In non-small-cell lung cancer (NSCLC) tissues, researchers found an association between expression of MARCO mRNA and genes that regulate immune response pathways, including immunosuppressive TAMs, T-cell infiltration, and immune checkpoint molecules. Higher infiltration of tumor tissues by macrophages was seen in tumors expressing PD-L1; macrophages within tumor cell nests co-expressed MARCO and PD-L1. MARCO is therefore a target of immune therapeutic strategies to inhibit TAMs in NSCLC, possibly in combination with immune checkpoint inhibitors.

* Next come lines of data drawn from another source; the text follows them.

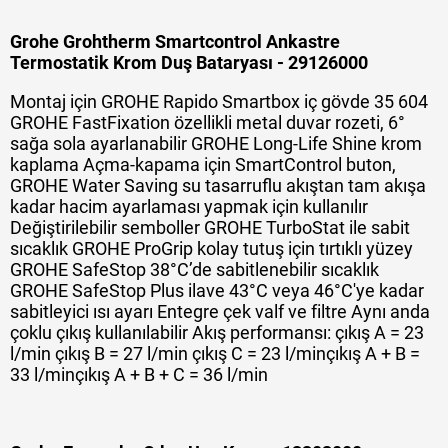
Grohe Grohtherm Smartcontrol Ankastre
Termostatik Krom Duş Bataryası - 29126000
Montaj için GROHE Rapido Smartbox iç gövde 35 604
GROHE FastFixation özellikli metal duvar rozeti, 6°
sağa sola ayarlanabilir GROHE Long-Life Shine krom
kaplama Açma-kapama için SmartControl buton,
GROHE Water Saving su tasarruflu akıştan tam akışa
kadar hacim ayarlaması yapmak için kullanılır
Değiştirilebilir semboller GROHE TurboStat ile sabit
sıcaklık GROHE ProGrip kolay tutuş için tırtıklı yüzey
GROHE SafeStop 38°C’de sabitlenebilir sıcaklık
GROHE SafeStop Plus ilave 43°C veya 46°C'ye kadar
sabitleyici ısı ayarı Entegre çek valf ve filtre Aynı anda
çoklu çıkış kullanılabilir Akış performansı: çıkış A = 23
l/min çıkış B = 27 l/min çıkış C = 23 l/minçıkış A + B =
33 l/minçıkış A + B + C = 36 l/min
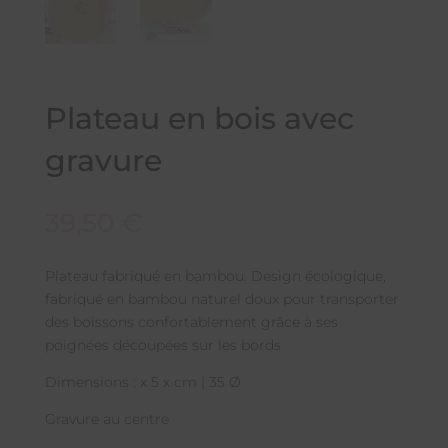
Plateau en bois avec
gravure
39,50
€
Plateau fabriqué en bambou. Design écologique,
fabriqué en bambou naturel doux pour transporter
des boissons confortablement grâce à ses
poignées découpées sur les bords
Dimensions : x 5 x cm | 35 Ø
Gravure au centre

In patients with renal cell carcinoma or colorectal cancer, those with tumors that expressed low levels of MARCO had longer survival times than patients whose tumors expressed high levels of MARCO. Additionally, high MARCO levels are observed in patients with melanoma that is refractory to checkpoint inhibitor therapy, and patients with solid tumors refractory to chemotherapy.